O Instituto de Conservação da Natureza e Florestas interveio num corte de madeira realizado por Dem, por ter sido executado "em terreno de litígio" com Argela, uma vez que os limites entre ambas as freguesias ainda são objecto de controvérsia, não existindo um acordo que ponha cobro a um conflito iniciado desde a criação da freguesia deense em 1968.
O apuro da venda da madeira será retido pelo Estado, devido à inexistência de entendimento entre ambas as freguesias, o que não se afigura fácil, se atendermos aos vários picos de controvérsia que rodearam este processo ao longo de meio século.
A par desta indefinição dos limites dos Baldios, um madeireiro procedeu a um abate de material lenhoso ardido numa área que o próprio diz pertencer a um particular, o que motivou a intervenção da GNR e do ICNF que, contrariamente, assegura estar em zona baldia.
As juntas de freguesia de Argela e Dem reuniram-se, mas a possibilidade de acordo tem-se revelado difícil, admitiu Sandra Ranhada, presidente da Junta de Freguesia de Argela, no decorrer de uma Assembleia de Freguesia (AF).
Parque de merendas
No decurso desta reunião, os delegados do PSD pediram explicações sobre o abate de árvores no parque de merendas, pretendendo ainda saber a quem efectivamente pertence a antiga sala de ordenha, bem como um terreno junto ao cemitério.
Segundo informou a presidente da Junta, após uma vistoria dos serviços camarários competentes ao parque de merendas, constatou-se que algumas acácias se encontravam doentes e deveriam ser cortadas, por poderem constituir um perigo público. Ao ser feito o corte, algumas destas árvores atingiram outras, derrubando-as, o que levou a que também tivessem de ser abatidas. Assegurou, contudo, que serão plantadas carvalhos americanos, de crescimento rápido, a fim de restituir o mais rapidamente possível a zona de sombra que existia.

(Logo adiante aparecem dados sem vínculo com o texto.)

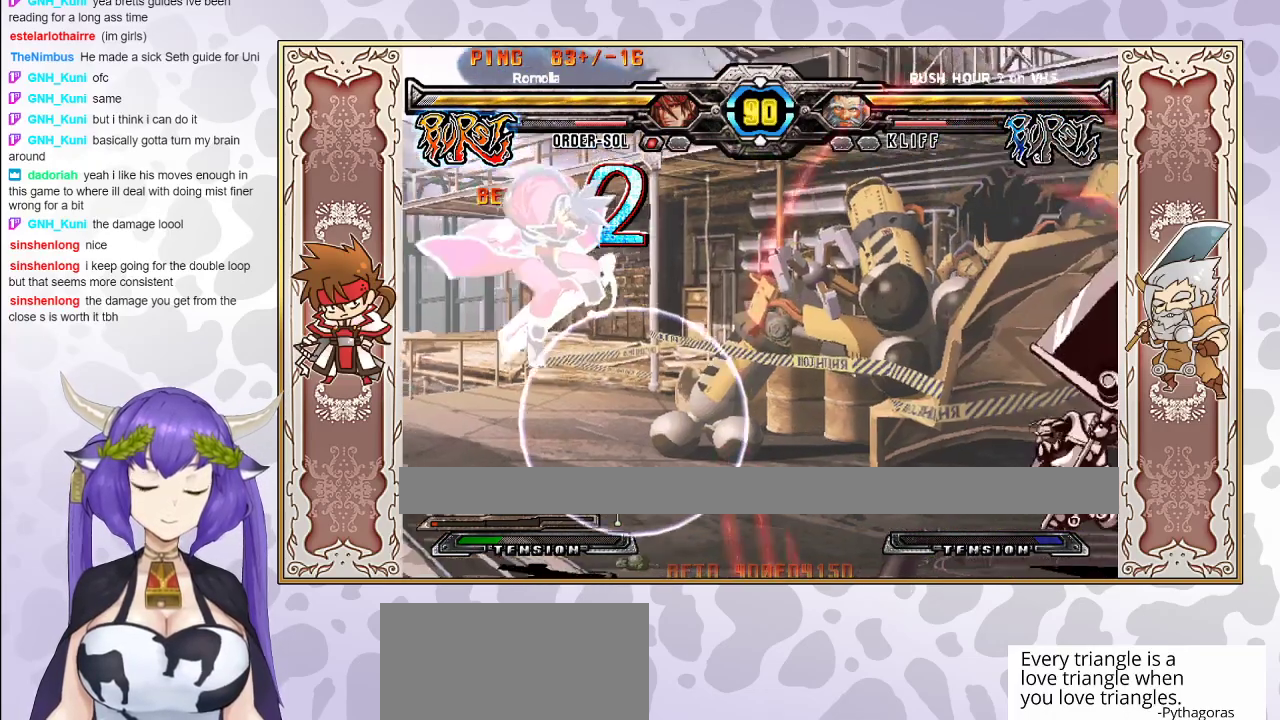
{"buttons": [], "events": []}
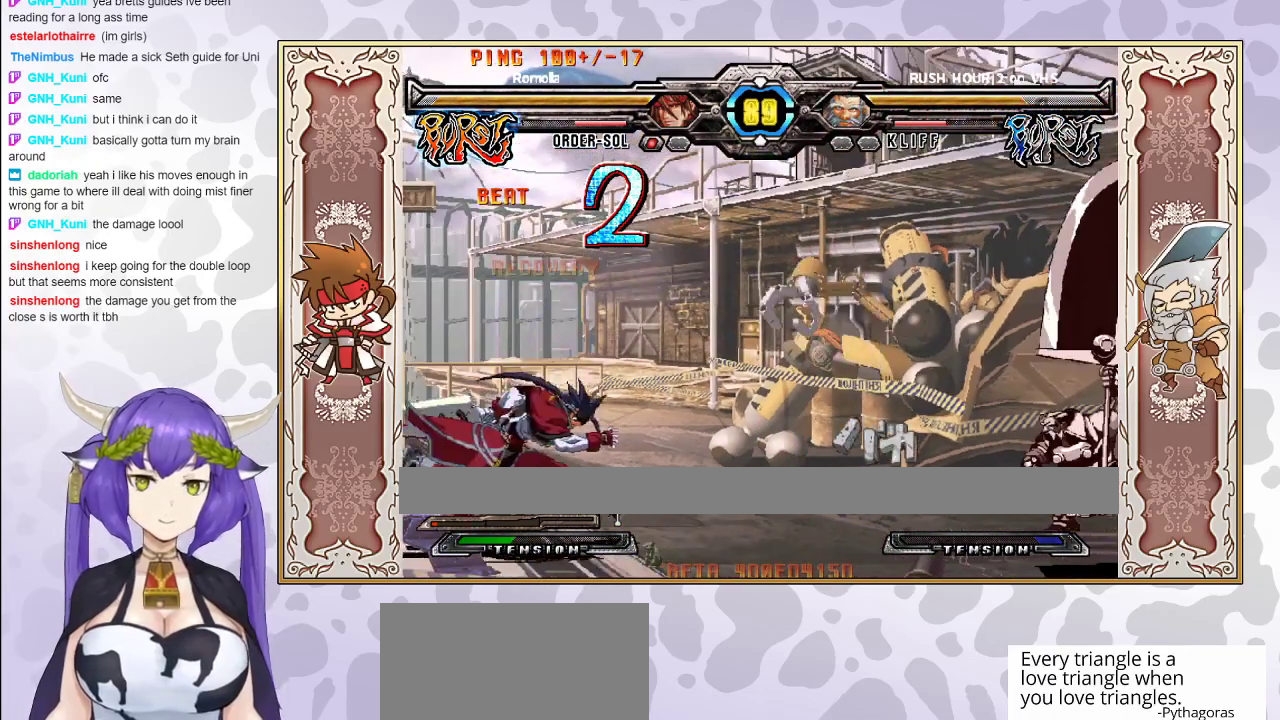
{"buttons": [], "events": []}
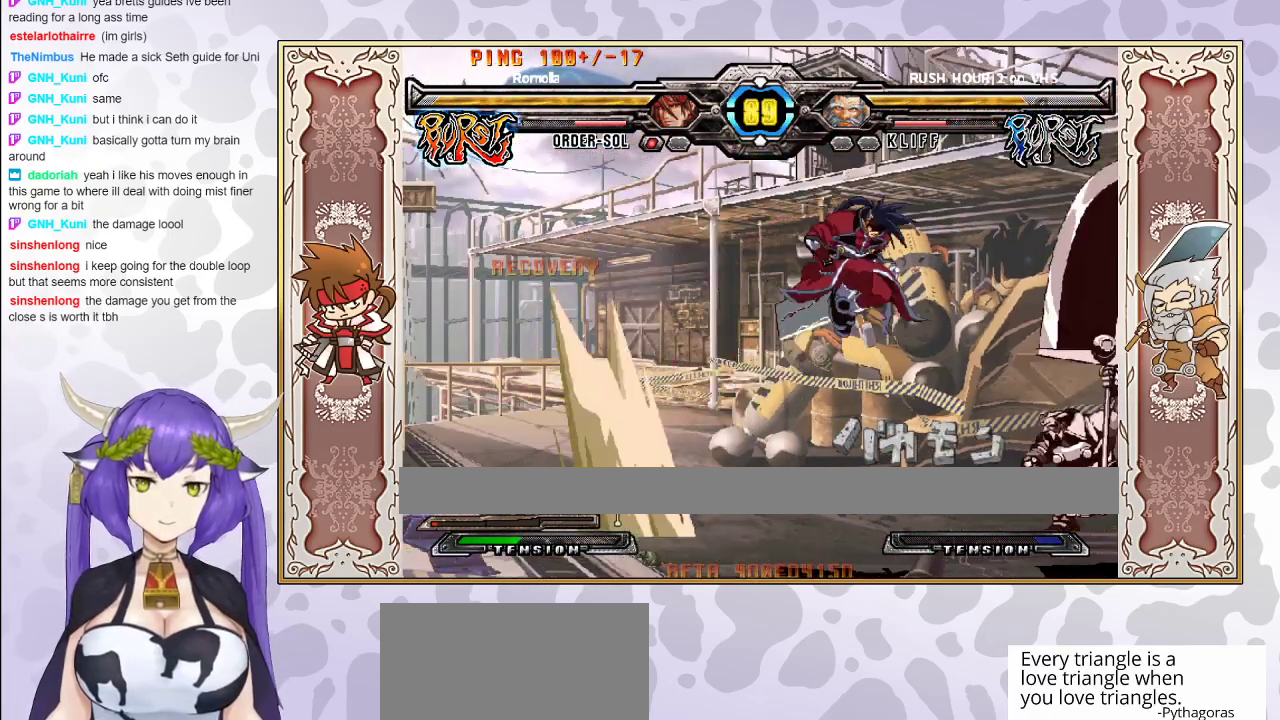
{"buttons": [], "events": [[17, "CIRCLE", "down"], [150, "CIRCLE", "up"]]}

Sala de ordenha "cedida" à Cavancoura
Sobre a sala de ordenha, Sandra Ranhada recordou que este posto tinha sido "cedido" pela Junta de Freguesia de então (1987) à Cavancoura, uma cooperativa que já não existe há algumas dezenas de anos, aparecendo agora um particular a reclamar o espaço. A autarca referiu que os juristas não têm um entendimento unânime sobre o termo "cedido". Contudo, a Junta vai reunir com a pessoa que reclama a posse do terreno e que diz possuir documentos que o comprovariam. O PSD aproveitou para criticar a "leviandade" do Executivo de então.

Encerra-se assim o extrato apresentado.